| Description of the task |
Identify each line below that contains the word "none", and copy it out.

| Recorded information |
--- START ---
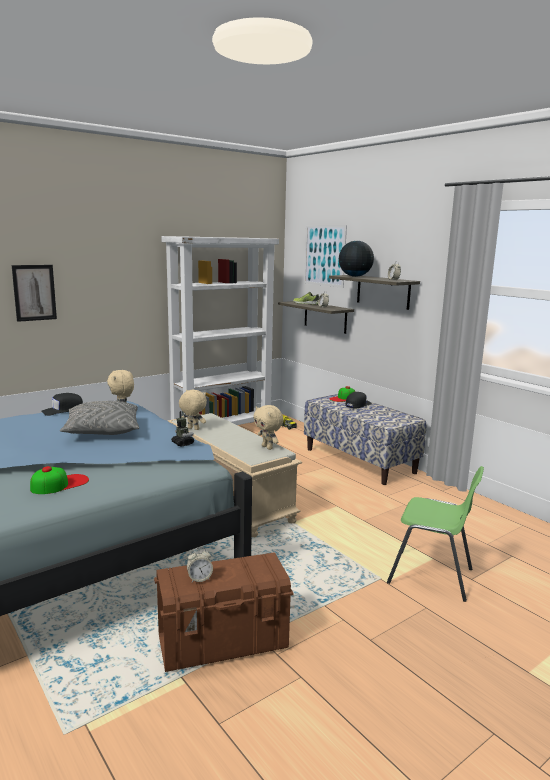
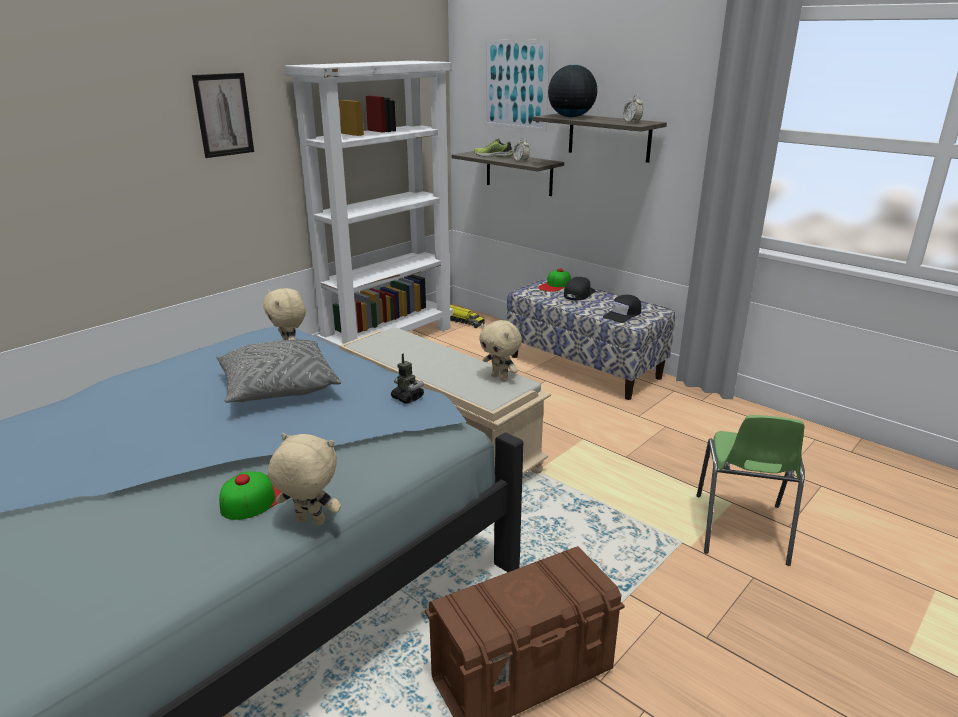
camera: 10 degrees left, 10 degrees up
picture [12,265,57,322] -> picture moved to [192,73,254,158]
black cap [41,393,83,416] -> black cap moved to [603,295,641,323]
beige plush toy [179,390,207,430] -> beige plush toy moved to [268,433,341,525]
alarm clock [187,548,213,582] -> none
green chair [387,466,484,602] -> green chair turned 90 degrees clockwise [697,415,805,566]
--- END ---
--- START ---
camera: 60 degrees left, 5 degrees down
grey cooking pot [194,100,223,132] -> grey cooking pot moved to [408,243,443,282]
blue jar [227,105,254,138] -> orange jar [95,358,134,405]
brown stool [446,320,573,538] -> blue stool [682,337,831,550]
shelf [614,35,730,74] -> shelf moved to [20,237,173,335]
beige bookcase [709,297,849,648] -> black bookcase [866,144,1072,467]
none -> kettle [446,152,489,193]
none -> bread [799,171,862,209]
--- END ---
--- START ---
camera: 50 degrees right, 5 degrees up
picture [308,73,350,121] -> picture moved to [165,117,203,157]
--- END ---
| Completed exercise |
alarm clock [187,548,213,582] -> none
none -> kettle [446,152,489,193]
none -> bread [799,171,862,209]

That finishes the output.